I manage my finances from paycheck to paycheck. My “budget” consists of a list of my bills by paycheck on a sticky note. Come payday (today), I immediately pay all of my bills with the remainder going to credit cards. When calculating how much I have left to pay on credit cards, I round each bill up to the nearest $5. I also allot $100 per bimonthly paycheck for cash. Since I withdraw in $40 increments, usually I have $20 of that 100 left at the end of the pay-cycle. Add in spare change due to rounding. On this particular payday, I had $25 left in my checking account. Usually this $25 would get rolled into the next paycheck’s credit card payment.
But what if it was more like change in my pocket that got emptied at the end of the day? This was a highly encouraging way for me to look at it, I’ve heard how fast pocket change accumulates. I say heard since it seems you need to be a guy to take advantage of the actual pocket change savings method, as women’s pockets are designed not to carry anything at all.
Thus, I renamed one of my (empty) ING savings accounts to “emergency fund” and transfered that $25 into it. With this new account name, I’m reminding myself that it is only available for use on Unplanned Necessary Expenditures. Not for when I’ve overshopped or when my VISA “just gets too high” for me to payoff that month. That would be through my will not against. I’m hoping that the knowledge that the remainder is now going toward savings will keep me from getting that bagel in the morning just because I have cash. That if f I don’t spend it, maybe I’ll end up with more to save. And that’s good for my savings and my waistline.
I spent way too much money on the cruise. I had a couple of spa treatments that were essentially a complete waste of money. Partially because it was just a means for them to try to sell me additional products.
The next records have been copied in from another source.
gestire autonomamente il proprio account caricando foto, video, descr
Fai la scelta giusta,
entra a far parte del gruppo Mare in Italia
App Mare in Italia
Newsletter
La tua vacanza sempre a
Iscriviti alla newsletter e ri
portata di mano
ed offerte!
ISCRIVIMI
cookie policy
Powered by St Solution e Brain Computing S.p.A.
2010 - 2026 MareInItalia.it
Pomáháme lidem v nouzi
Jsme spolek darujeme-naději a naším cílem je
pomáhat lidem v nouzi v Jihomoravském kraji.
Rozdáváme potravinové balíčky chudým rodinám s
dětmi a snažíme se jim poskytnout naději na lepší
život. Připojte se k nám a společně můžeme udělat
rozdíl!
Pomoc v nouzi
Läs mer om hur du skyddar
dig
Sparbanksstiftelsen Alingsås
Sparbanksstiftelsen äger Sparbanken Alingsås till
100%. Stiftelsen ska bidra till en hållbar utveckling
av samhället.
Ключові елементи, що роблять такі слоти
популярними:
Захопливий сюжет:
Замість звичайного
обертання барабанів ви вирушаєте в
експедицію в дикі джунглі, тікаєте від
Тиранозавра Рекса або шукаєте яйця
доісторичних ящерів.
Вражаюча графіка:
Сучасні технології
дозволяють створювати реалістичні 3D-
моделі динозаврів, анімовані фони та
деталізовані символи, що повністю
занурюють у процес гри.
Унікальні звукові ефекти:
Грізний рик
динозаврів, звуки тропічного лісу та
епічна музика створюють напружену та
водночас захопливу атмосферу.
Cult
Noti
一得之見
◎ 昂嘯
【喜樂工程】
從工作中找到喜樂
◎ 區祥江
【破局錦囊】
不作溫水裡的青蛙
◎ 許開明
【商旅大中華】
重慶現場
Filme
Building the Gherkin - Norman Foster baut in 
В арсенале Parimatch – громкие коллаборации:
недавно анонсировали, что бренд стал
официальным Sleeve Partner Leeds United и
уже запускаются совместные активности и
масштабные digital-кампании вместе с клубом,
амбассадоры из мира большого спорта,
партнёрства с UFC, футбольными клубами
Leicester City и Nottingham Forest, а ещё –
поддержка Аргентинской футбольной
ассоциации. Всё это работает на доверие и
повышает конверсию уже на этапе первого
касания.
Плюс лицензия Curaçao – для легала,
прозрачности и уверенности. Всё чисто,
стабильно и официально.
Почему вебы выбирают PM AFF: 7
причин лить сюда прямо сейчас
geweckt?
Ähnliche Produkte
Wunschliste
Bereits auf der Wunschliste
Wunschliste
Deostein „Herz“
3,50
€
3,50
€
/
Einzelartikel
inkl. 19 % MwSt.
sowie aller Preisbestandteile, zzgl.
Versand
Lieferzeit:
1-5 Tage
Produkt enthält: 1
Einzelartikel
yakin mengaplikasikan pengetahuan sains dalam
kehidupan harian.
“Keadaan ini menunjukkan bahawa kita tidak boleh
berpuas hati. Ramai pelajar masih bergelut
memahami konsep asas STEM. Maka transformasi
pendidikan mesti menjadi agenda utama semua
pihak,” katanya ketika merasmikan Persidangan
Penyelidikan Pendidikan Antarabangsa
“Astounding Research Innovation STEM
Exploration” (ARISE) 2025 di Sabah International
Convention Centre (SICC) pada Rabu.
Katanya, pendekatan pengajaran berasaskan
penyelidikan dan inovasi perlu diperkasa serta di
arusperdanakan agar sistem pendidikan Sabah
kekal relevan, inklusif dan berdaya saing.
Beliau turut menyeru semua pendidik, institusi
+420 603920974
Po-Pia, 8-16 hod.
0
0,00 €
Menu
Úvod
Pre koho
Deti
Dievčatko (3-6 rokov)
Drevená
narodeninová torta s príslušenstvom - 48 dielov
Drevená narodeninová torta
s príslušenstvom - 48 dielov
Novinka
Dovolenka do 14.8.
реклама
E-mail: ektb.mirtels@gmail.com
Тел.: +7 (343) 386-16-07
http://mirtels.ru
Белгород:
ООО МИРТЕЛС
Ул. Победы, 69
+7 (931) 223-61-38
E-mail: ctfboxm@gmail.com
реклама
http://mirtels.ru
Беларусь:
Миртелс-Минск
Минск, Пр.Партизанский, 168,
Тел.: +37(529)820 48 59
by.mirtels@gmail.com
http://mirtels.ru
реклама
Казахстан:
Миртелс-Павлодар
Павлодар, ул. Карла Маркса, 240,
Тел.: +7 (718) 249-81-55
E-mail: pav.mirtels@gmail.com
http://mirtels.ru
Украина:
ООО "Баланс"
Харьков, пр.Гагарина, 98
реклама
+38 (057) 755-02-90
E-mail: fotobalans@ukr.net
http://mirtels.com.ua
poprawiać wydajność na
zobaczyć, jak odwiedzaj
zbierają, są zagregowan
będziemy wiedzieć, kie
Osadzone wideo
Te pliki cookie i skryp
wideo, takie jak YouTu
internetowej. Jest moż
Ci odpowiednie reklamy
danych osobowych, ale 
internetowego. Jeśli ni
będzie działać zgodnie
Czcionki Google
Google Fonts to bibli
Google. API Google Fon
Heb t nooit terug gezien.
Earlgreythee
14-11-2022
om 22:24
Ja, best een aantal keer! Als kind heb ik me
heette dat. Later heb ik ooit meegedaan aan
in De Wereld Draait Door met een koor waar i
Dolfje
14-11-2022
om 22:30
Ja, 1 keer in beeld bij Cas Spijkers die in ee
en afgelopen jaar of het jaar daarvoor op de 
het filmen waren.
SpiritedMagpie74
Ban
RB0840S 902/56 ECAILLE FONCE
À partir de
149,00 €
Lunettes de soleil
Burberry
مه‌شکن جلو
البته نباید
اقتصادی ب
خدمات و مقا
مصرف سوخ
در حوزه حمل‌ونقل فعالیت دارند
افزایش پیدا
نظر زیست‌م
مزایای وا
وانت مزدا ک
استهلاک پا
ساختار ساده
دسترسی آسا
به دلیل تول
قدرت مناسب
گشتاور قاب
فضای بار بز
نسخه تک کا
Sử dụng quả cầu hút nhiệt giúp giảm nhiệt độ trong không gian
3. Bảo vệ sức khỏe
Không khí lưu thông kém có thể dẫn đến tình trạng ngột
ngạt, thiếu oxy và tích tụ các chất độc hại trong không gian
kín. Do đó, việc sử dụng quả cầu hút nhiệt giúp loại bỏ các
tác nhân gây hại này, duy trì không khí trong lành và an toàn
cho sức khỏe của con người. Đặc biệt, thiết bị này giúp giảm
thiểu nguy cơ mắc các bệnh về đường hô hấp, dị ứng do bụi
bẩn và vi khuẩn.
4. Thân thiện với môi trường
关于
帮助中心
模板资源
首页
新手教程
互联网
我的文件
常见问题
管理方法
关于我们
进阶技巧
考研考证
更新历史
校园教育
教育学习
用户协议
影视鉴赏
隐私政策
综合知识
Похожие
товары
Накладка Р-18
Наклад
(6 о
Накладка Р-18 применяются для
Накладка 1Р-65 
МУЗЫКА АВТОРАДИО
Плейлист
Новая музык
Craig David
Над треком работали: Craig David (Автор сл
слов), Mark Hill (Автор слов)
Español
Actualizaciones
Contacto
Don’t take my money and then ask for more. I expect things like that locally, but on a cruise ship I just want to relax without being hassled to buy things after an already overpriced treatment. It’ll take me a few months to climb out of that hole on my revolving credit card just to get back to where I was. When I got back I immediately purchased my sleeping back for backpacking. That was a known upcoming expense though and completely acceptable. Plus I found it for 25% off + free shipping. Now when the REI anniversary sale gets here I can use that coupon to purchase our water filter.
In positive financial news, I have started depositing $100/mo into my Vanguard IRA. Which I’m really happy about. It’s a tough time to decide to invest but waiting is an even less appealing option. I may as well be building wealth while I climb out of debt.